Alternatively, reporting buoyant sales could be awkward for theater chains and productions that receive sizable Shuttered Venue Operators Grants from the U.S. Small Business Administration. Jujamcyn Theaters, which owns the St. James, and the Nederlander Organization, which owns the home of Hamilton, the Richard Rodgers, each received $10 million from the SBA, the maximum award under the program.
Likewise, reporting average ticket prices, which are normally disclosed alongside grosses, could reignite debate about whether the industry has priced itself beyond the reach of most people.
Springsteen is sticking closely to his original set list, according to enthusiastic press accounts of opening night, including “Thunder Road,” “Born in the U.S.A.” and “Dancing in the Dark,” while adding “Fire,” which he sang with his wife, Patti Scialfa, and “American Skin (41 Shots),” about Amadou Diallo, an unarmed immigrant from Guinea who was killed by New York City police in 1999. In Springsteen’s comments onstage, he referred to threats to American democracy and the catharsis of finally performing live.
The show has a top ticket of $850 (or $878 with fees) as it did in 2017-18. As of Sunday afternoon, out of some 51,000 tickets being sold for this run, just a few hundred tickets were available from the “official online box office” at SeatGeek, starting at $528, including fees. (On Friday, the production announced a digital lottery for $75 tickets, to buy seats that may have an obstructed view of the stage.
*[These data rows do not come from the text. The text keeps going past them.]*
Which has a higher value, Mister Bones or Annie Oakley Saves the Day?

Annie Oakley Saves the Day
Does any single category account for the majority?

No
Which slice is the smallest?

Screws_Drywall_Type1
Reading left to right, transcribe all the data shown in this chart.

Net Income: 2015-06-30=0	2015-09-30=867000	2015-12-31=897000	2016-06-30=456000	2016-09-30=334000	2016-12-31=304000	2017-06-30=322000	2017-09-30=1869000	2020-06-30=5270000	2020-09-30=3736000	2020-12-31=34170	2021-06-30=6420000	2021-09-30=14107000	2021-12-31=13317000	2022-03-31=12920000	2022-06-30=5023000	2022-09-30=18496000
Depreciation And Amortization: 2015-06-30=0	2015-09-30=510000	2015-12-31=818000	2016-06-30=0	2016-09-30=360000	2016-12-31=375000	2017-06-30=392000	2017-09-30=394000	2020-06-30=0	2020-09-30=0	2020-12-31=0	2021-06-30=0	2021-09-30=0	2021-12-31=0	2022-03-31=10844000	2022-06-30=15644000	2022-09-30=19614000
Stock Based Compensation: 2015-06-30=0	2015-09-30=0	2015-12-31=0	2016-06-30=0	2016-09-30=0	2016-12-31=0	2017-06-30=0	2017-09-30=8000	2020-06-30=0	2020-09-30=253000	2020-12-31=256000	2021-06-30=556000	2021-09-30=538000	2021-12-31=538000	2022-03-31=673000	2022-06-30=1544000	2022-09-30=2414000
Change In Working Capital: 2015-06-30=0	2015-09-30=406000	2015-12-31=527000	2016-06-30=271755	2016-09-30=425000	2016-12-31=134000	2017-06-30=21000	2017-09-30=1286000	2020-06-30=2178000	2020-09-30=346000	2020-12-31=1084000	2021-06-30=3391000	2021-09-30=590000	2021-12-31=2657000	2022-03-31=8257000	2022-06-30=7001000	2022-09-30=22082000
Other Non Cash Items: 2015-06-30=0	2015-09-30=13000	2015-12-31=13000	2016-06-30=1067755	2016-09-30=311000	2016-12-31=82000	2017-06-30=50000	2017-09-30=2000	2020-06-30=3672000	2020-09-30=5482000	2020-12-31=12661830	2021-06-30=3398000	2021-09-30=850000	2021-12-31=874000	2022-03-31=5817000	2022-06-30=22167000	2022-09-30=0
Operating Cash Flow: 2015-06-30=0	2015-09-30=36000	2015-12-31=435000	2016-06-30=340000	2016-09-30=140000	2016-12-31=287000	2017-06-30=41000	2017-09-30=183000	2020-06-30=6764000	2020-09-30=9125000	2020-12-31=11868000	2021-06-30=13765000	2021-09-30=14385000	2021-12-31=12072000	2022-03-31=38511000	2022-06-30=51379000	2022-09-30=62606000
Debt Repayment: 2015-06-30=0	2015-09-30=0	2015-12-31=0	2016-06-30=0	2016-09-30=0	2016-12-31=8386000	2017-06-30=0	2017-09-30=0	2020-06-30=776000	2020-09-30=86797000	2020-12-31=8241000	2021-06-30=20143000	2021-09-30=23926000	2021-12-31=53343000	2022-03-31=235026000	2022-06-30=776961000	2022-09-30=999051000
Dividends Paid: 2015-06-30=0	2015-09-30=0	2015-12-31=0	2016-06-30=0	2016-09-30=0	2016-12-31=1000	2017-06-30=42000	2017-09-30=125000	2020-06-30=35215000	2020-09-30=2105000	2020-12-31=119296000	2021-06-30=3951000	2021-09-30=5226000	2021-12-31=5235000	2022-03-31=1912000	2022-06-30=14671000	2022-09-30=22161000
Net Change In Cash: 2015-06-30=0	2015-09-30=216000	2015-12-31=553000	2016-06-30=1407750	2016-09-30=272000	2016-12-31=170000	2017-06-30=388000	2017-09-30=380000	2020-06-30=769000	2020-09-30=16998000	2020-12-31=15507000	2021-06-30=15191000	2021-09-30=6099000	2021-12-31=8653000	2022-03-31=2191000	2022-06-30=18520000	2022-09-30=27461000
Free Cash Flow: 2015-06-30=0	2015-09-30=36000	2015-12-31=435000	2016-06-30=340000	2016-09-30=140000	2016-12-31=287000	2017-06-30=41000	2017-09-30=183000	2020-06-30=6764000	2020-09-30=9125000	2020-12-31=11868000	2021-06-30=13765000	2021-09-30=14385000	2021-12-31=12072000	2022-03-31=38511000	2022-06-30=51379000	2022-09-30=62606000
Many more tickets, ranging from $350 to several thousand dollars, are available from resellers. SeatGeek is the primary ticket outlet for Jujamcyn venues.)
The producers of Springsteen on Broadway didn’t issue press releases hyping its sales in 2017-18, and they have no plans to do so this summer, a production spokesman said.
Note: This story was updated to include details from opening night.